少女というよりかは、もう少し大人びた女性と言ったほうが正しい。
なにやら作業をしていたようだった。しかし、なにか様子がおかしい。
「死んでる……」
そう、死んでいた。
その胸には、深々と見たことのある形の剣が刺さっていた。
「これって……」
「……殺人事件?」
ふと、その言葉が頭によぎった。
しかし、この場には二人しか居ない。どのようにして彼女は死んだのか。
そもそも、彼女の正体は何なのか。
「とりあえず、調べてみよう」
死体はそれほど古いものではない。最近死んだというのは、見るだけでも分かった。
剣に刻まれた数字は『XXI』、つまりは、『世界』を示すものである。
周辺には、散らばった資料と開きっぱなしのパソコンのような何かが置かれている。
「これって……」
床に広がる資料の内の一枚を手に取る。
『柊 ヒナタ
・突発的に局所的な記憶喪失を患う。利用可能。
・場に混乱と不信感を振りまく要素として期待。
・塔
備考:コミュニケーションは並以下だが、楠サクラとの出会いで解消。

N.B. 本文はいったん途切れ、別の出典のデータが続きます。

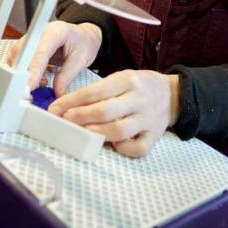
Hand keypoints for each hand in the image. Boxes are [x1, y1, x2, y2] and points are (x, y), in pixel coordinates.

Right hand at [7, 20, 101, 93]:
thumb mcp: (81, 59)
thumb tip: (56, 94)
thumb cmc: (83, 42)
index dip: (33, 71)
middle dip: (24, 75)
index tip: (29, 87)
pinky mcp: (27, 48)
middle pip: (22, 54)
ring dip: (25, 74)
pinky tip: (39, 79)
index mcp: (54, 32)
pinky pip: (18, 61)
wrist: (83, 36)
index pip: (39, 53)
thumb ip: (66, 77)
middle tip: (32, 92)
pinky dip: (26, 73)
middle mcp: (39, 33)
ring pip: (17, 58)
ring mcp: (31, 39)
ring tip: (43, 82)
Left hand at [48, 70, 180, 157]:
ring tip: (81, 134)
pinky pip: (139, 148)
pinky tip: (113, 145)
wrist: (172, 95)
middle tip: (64, 122)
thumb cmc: (138, 87)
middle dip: (80, 118)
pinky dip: (123, 149)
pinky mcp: (155, 136)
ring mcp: (148, 119)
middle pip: (106, 111)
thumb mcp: (121, 78)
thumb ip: (99, 91)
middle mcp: (139, 99)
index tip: (55, 109)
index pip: (96, 91)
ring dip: (96, 134)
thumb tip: (68, 106)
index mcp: (128, 80)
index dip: (72, 101)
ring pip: (120, 131)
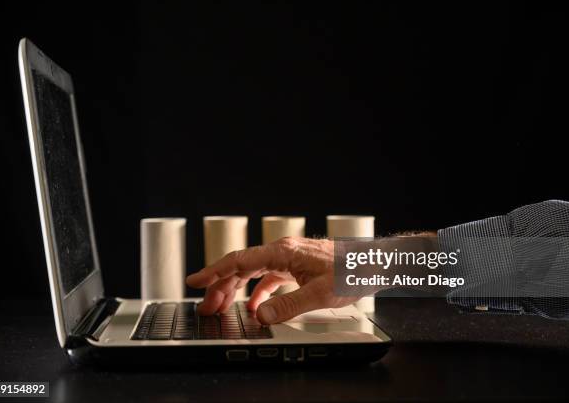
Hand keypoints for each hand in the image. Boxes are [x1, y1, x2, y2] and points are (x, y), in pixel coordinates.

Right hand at [186, 237, 360, 324]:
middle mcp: (282, 251)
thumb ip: (288, 305)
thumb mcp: (320, 293)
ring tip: (221, 307)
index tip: (193, 281)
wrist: (374, 263)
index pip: (239, 261)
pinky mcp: (296, 267)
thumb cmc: (352, 271)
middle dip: (219, 287)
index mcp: (283, 252)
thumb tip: (261, 316)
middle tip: (205, 308)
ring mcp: (288, 258)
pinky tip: (253, 306)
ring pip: (252, 272)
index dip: (213, 271)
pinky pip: (268, 278)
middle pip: (240, 267)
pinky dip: (256, 292)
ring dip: (235, 289)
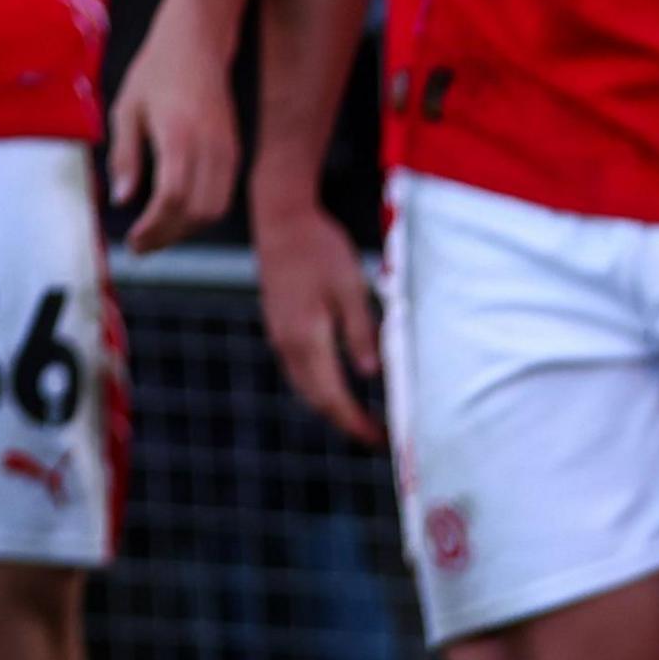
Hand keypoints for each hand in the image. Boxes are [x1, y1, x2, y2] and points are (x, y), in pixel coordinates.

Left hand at [106, 33, 237, 249]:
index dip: (153, 227)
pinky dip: (200, 213)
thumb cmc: (156, 72)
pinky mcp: (234, 151)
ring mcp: (227, 149)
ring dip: (185, 229)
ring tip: (155, 233)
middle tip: (140, 245)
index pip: (173, 198)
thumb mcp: (126, 109)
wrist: (197, 43)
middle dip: (167, 236)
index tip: (132, 241)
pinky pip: (223, 195)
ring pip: (215, 209)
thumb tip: (122, 199)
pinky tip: (176, 213)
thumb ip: (125, 156)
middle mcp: (210, 146)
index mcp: (179, 135)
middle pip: (197, 212)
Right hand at [252, 200, 382, 443]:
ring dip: (331, 406)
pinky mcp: (279, 326)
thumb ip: (360, 333)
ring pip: (305, 387)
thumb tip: (371, 375)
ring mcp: (279, 336)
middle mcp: (288, 344)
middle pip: (315, 399)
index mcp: (307, 337)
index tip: (379, 439)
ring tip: (360, 416)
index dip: (355, 423)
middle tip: (375, 436)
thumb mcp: (350, 288)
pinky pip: (298, 370)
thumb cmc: (319, 248)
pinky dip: (319, 386)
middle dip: (345, 422)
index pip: (333, 396)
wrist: (280, 219)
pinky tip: (337, 384)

積極的に人と関わり、人間関係のこじれに期待大』
その資料は、ヒナタに関することだった。
「ヒナタ……記憶喪失ってもしかして……」
ユイは、ヒナタが殺された人物の記憶を忘れていたことを思い出す。
それは何かしらの影響ではなく、ヒナタ自身の問題だった。
「これ、私たちのことも書いてある」
ルゥが全ての資料に目を通す。ヒナタだけでなく、ユイやルゥ達のものまであった。
「うわぁ、ここまでのことどうやって調べたんだろ?」
想像以上に詳しく書かれており、背筋に冷たいものが走る。
「それに、これがやっぱり気になる」
そういってルゥが指したのは、開きっぱなしのパソコンのようなもの。
マウスやキーボードがついているので、使い方は同じようだ。
「ふむふむ、メール……これってまさか」
そのまさかだった。
そのパソコンに入っていたメールアプリ。開いてみれば、会話の履歴が写る。
そしてその相手は、サクラやヒナタなど、見たことのある名前だった。
つまり、クモの正体は、今目の前で死んでいる女性だったのだ。
「これ全部手作業で返信してたのか……あ、これは配信アプリ?」
メール意外にも、いかにも配信しますよというアプリがあった。
それを開いてみるが、使い方がよくわからない。
「これ、裁判の時のアレだと思う」
「ああ、確かに」
そうして思い出されるのは、裁判の時のクモの声だ。ボイチェンが入ったようなその声は、ここから発せられていたのだろう。
「あ、これは個人情報?」
更に探すと、個人情報について書かれているアプリを見つけた。
そこには、
◇名前:片桐 サヤカ
◇選ばれし大アルカナ:世界
と、書かれていた。
「片桐サヤカ……それに、『世界』か。サクラの言ったとおりだね」
サクラの推測通り、クモは『世界』の運命に選ばれていた。
「それはそれとして、なんでこんなことしてるんだろう……」
しかし、知れば知るほど、謎は深まるばかりだった。